The Oesper Award Program and Symposium
UC Chemistry and the Cincinnati Section of the American Chemical Society are pleased to announce the 2024 Oesper Award Program will be held on Friday, October 25, 2024
The 2024 Oesper Award will honor Professor & Chair Claudia Turro, Dept. of Chemistry & Biochemistry, OSU
Bio
Claudia Turro received her B.S. with Honors in 1987 from Michigan State University. She worked with Daniel G. Nocera and George E. Leroi at Michigan State University and received her Ph.D. in 1992. She was awarded a Jane Coffin Childs Memorial Fund for Medical Research Postdoctoral Fellowship to conduct postdoctoral work at Columbia University with Nicholas J. Turro (no relation) from 1992 to 1995, and has been a faculty member at The Ohio State University since 1996. She received the Early CAREER Award by the National Science Foundation in 1998, the Arnold and Mabel Beckman Foundation Young Investigator Award in 1999, was named a 2010 Fellow of the American Chemical Society (ACS), and a 2012 Fellow of the American Association for the Advancement of Science. She was elected President of the Inter-American Photochemical Society (2012-14) and Chair of the ACS Division of Inorganic Chemistry (2016). She received the 2014 College of Arts and Sciences Susan M. Hartmann Mentoring and Leadership Award, the 2014 Award in Photochemistry from the Inter-American Photochemical Society, the 2016 Edward W. Morley Medal from the Cleveland Section of the ACS, the 2016 Award of the Columbus Section of the ACS, and the 2019 College of Arts and Sciences Harlan Hatcher Distinguished Faculty Award.
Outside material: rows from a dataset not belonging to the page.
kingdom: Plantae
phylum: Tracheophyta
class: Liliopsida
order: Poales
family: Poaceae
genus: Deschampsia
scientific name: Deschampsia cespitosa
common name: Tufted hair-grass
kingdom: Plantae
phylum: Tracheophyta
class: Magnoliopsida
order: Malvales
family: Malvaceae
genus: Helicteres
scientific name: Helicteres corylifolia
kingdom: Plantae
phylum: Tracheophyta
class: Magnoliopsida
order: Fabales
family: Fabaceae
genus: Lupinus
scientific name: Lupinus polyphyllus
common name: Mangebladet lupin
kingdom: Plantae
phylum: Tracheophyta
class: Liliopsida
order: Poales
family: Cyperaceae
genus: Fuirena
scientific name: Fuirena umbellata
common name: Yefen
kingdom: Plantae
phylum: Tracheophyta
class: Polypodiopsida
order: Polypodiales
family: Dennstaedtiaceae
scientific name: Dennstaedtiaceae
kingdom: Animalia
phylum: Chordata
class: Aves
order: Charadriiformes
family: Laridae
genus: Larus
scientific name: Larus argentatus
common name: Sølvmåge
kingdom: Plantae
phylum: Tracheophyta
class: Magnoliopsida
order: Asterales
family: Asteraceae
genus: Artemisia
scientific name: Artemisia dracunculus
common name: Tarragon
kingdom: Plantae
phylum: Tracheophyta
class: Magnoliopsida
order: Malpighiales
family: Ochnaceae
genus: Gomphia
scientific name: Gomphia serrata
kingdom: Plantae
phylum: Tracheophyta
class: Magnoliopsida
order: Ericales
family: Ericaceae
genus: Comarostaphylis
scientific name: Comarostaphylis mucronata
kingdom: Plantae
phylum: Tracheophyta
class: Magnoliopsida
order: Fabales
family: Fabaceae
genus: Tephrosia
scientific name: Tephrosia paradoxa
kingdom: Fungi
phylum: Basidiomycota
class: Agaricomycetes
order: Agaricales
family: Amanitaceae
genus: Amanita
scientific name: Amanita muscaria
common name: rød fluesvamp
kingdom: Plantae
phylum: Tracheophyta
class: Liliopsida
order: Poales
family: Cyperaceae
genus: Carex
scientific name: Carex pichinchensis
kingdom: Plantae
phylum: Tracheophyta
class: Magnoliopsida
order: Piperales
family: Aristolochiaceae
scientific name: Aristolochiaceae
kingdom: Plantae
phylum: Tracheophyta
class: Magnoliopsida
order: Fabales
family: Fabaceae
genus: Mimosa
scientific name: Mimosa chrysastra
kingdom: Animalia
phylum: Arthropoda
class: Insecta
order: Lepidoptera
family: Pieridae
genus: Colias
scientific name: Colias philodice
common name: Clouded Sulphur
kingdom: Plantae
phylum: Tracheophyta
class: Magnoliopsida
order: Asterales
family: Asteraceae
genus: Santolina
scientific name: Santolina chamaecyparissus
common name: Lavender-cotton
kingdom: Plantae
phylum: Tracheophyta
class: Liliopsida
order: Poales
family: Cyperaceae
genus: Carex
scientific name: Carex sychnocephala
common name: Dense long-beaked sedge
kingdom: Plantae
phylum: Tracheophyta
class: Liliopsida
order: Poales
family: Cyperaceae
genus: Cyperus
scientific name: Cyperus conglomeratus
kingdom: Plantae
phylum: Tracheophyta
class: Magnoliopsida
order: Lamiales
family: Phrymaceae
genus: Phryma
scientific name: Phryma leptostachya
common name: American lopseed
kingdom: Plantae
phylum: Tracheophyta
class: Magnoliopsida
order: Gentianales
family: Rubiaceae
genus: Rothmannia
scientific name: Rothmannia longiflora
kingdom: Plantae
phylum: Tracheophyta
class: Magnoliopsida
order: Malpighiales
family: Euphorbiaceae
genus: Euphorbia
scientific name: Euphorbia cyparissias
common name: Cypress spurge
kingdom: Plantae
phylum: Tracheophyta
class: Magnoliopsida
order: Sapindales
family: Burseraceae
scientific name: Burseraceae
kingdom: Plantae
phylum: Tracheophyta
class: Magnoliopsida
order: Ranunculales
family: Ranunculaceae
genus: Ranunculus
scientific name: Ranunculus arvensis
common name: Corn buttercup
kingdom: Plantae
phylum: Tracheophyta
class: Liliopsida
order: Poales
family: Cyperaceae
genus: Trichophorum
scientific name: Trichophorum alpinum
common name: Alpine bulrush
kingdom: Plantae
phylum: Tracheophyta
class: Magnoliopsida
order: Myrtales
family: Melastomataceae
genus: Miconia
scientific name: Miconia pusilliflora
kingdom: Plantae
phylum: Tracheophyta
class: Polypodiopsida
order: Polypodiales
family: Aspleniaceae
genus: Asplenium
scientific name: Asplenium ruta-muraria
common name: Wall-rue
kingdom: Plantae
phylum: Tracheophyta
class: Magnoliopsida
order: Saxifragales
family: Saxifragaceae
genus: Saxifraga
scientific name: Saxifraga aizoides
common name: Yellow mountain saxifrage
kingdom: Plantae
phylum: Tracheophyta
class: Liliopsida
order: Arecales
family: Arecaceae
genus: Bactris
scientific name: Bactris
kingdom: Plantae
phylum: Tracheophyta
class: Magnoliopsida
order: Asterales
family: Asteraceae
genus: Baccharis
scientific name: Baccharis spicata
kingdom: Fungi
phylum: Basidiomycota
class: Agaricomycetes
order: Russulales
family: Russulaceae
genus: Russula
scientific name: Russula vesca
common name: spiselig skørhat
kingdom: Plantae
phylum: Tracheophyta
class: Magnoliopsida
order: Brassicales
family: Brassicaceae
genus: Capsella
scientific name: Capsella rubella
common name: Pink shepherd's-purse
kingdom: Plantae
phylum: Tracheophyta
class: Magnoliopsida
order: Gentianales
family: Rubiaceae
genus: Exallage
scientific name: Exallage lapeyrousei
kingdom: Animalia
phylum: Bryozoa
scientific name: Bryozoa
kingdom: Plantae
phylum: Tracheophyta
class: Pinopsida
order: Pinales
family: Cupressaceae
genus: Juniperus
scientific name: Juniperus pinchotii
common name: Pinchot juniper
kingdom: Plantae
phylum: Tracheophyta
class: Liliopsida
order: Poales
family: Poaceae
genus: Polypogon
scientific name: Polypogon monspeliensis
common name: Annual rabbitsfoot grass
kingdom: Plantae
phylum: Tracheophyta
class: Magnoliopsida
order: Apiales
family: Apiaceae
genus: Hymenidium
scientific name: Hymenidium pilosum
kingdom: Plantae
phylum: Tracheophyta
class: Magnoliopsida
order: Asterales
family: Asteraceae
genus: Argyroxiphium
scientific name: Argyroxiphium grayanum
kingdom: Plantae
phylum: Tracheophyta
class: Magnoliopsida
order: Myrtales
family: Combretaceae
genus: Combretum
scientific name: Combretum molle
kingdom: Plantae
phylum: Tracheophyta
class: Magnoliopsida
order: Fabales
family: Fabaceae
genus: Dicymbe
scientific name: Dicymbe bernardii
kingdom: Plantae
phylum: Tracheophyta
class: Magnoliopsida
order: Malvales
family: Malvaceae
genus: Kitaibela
Since 2016, she has been serving as Associate Editor for the Journal of the American Chemical Society.
Research Overview
Inorganic Photochemistry, Excited State Processes, Solar Energy Conversion, Photochemotherapy
The Turro group is interested in understanding and utilizing reactions of metal complexes that can be initiated with light. The potential applications of these reactions span the areas of photochemotherapy (PCT) for the treatment various diseases, luminescent reporters and sensors, and solar energy conversion. In order to improve and expand their reactivity, the fundamental understanding of the excited states of mononuclear and dinuclear metal-metal bonded transition metal complexes is necessary and remains an important subject of investigation. The work in the Turro group focuses on the control and dynamics of excited states, including photophysical properties, and reactivity, including energy transfer, charge separation and recombination, and photochemical reactions. Understanding and controlling these processes is vital for numerous applications, including solar energy conversion, photochemotherapy, and sensing. Transition metal complexes that are nontoxic in the dark and become highly toxic upon irradiation with visible or near-IR light are ideal for PCT. Complexes that undergo photo-induced ligand dissociation are under investigation, such that the complex can deliver drugs or inhibitors that selectively target tumors, while simultaneously producing reactive oxygen species to induce cancer cell death. The Turro group has also discovered new materials that are able to both harvest photons from sunlight efficiently over a wide range of energies, from the ultraviolet to the near-IR. They have shown that these complexes are able to act as photosensitizers that transfer charge to catalysts to produce clean fuels. More recently, these complexes were discovered to act as both the light absorber and the catalyst, generating hydrogen upon irradiation with red and near-IR light with high efficiency.